ВЕЧЕР БЛОКА

We use cookies. Read the Privacy and Cookie Policy

ВЕЧЕР БЛОКА

Выходим из дому еще светлым вечером. Марина объясняет мне, что Александр Блок — такой же великий поэт, как Пушкин. И волнующее предчувствие чего-то прекрасного охватывает меня при каждом ее слове. Марина сидит в крохотном ковчеге художника Милиотти и рассматривает книги. Его самого нет.

Я бегаю по саду. Вывески: «Читает Александр Блок», «В Политехническом музее читает П. Коган». И вообще все по-праздничному — как на Воробьевых горах: в аллеях под деревьями продают лепешки и играет граммофон.

Наконец приходят художники Милиотти и Вышеславцев и поэт Павлик Антокольский с женой. Мы идем за билетами. Входим в переднюю с раковинами, где серебряный истукан с пикой звонит «К Блоку». Идем в розовую бархатную залу. Все места заняты, а Его все еще нет. Антокольский приносит нам несколько стульев. Чуть только расселись, в толпе проносится шепот: «Блок! Блок! — Где он? — Блок! — За столик садится! — Сирень…» Все изъявляли безумную радость.

Деревянное лицо вытянутое. Темные глаза опущенные, неяркий сухой рот, коричневый цвет лица. Весь как-то вытянут, совсем мертвое выражение глаз, губ и всего лица.
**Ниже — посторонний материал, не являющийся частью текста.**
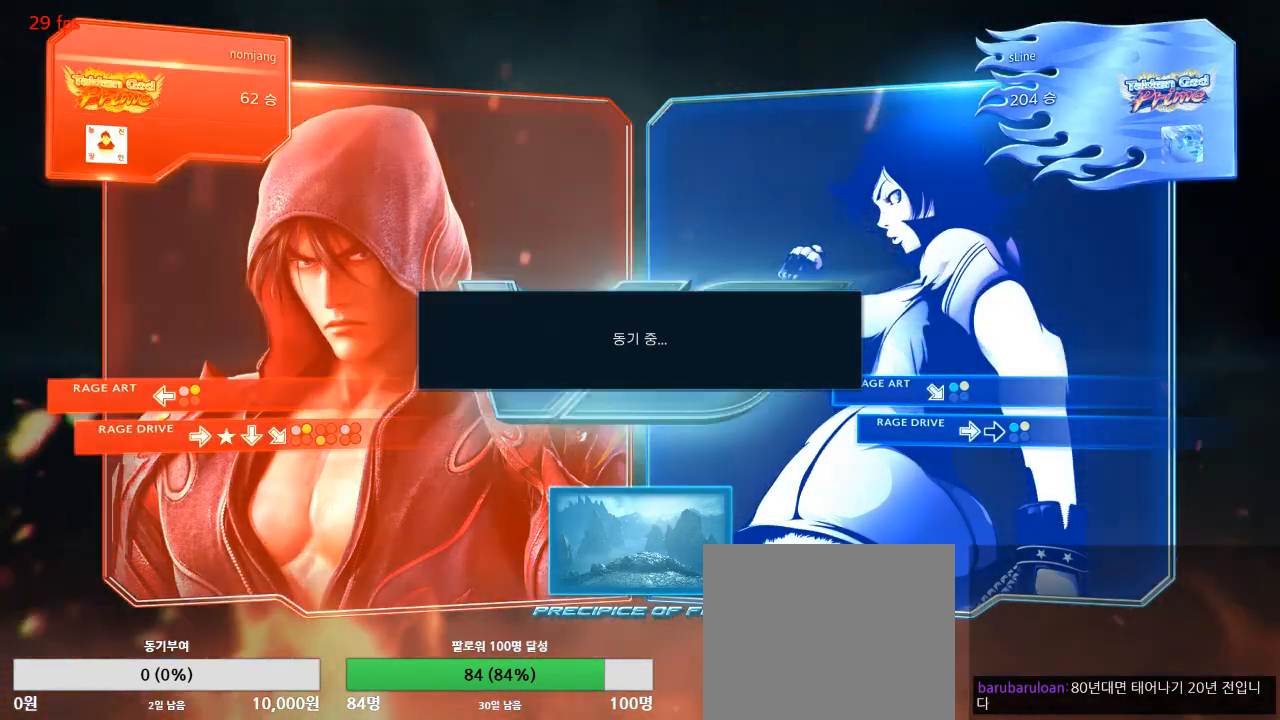
{"buttons": [], "left_stick": "center", "right_stick": "center", "events": []}
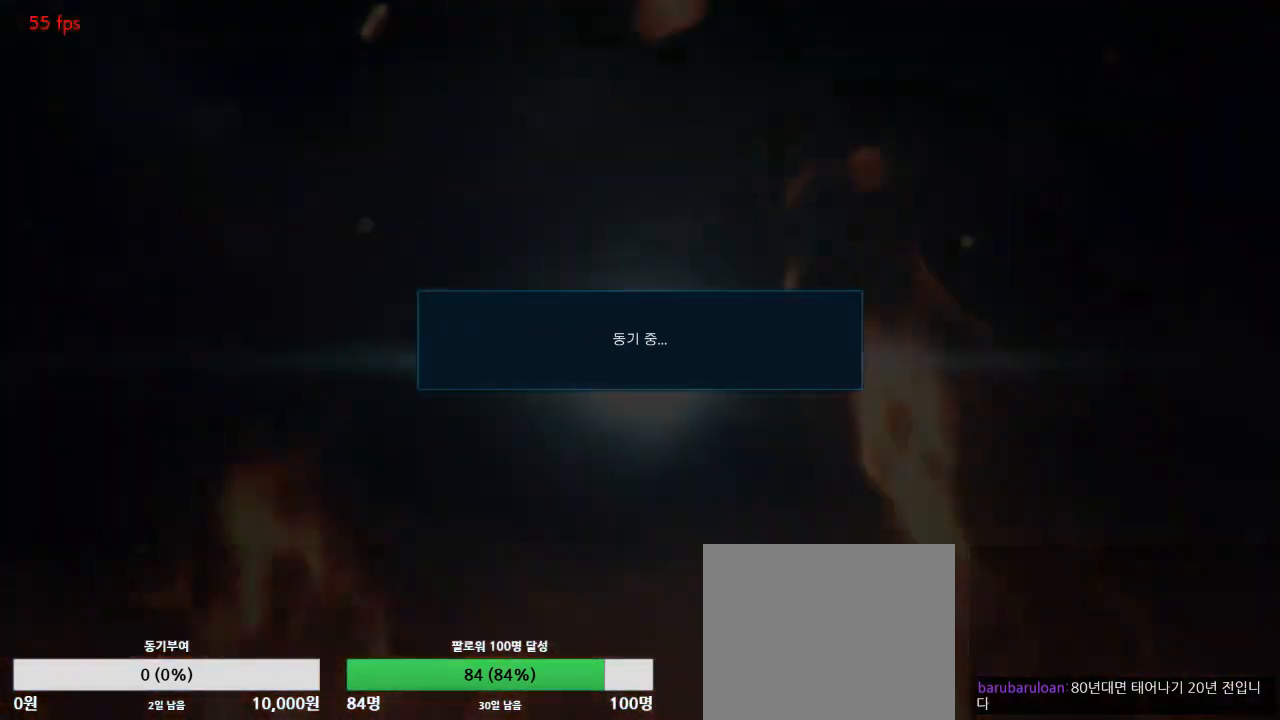
{"buttons": [], "left_stick": "center", "right_stick": "center", "events": []}
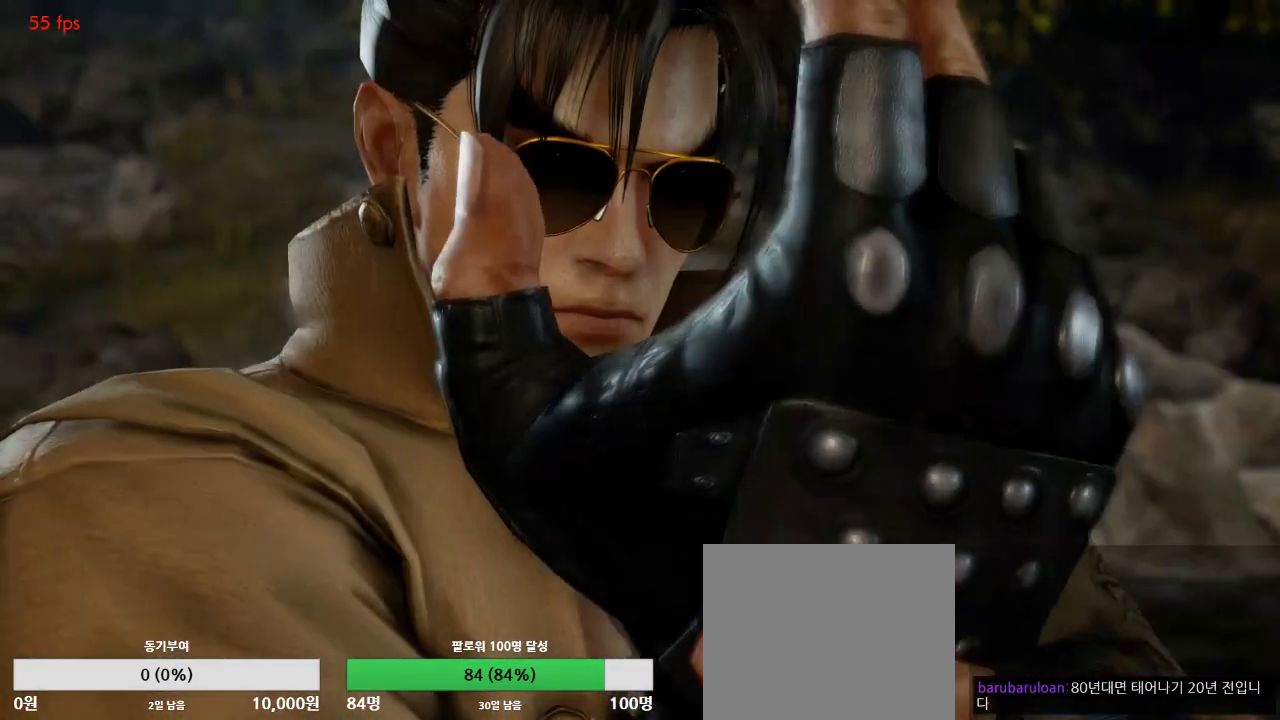
{"buttons": [], "left_stick": "center", "right_stick": "center", "events": []}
Он читает поэму «Возмездие». Там говорится про Байрона, про ненастоящего Байрона, который очаровал младшую дочь из старой дворянской семьи. И будто дочь вышла за него замуж, и он увез ее с собой. В один сумрачный день она приехала одна. Худая, утомленная, она держала на руках грудного ребенка. И вот сын стал взрослый, но не пошел воевать, а веселился на балах. И вот один раз, танцуя, он узнал, что его отец умирает в Варшаве на улице Роз. Но когда он туда приехал, то увидел, что отец лежит в постели мертвый. (Описание наружности отца в гробу совсем совпадает с наружностью Блока. Благородные глаза закрыты. Тело вытянуто и благородно. На пальце — обручальное кольцо.) Сын снял кольцо с благородного пальца отца и перекрестил отца на сон веков.

Когда сын стоял у могилы, тут же была женщина в черном платье и траурной вуали.

В другой части Александр Александрович читал про войну, про войска, которых много погибло в бою, но они шли, полные героизма, и на них смотрела императрица.

Он говорил ровным, одинаковым голосом.

Мне кажется, он еще говорил, что сын забыл отца.

Потом А. А. Блок остановился и кончил. Все аплодируют. Он смущенно откланивается. Народ кричит: «Прочтите несколько стихов!», «Двенадцать»! «„Двенадцать“, пожалуйста!»

— Я… я не умею читать «Двенадцать»!

— «Незнакомку»! «Незнакомку»!

«Утро туманное, — читает А. А. Блок. — Как мальчик шаркнула, поклон отвешивает. До свиданья! И звякнул о браслет жетон. Какое-то воспоминанье!» (Эти строки остались у меня в памяти с ранних лет и останутся навсегда.)

Больше я стихов в напеве не помню, но могу передать в прозе: «Твое лицо лежит на столе в золотой оправе передо мной. И грустны воспоминания о тебе. Ты ушла в ночь в темно-синем плаще. И убираю твое лицо в золотой оправе со стола».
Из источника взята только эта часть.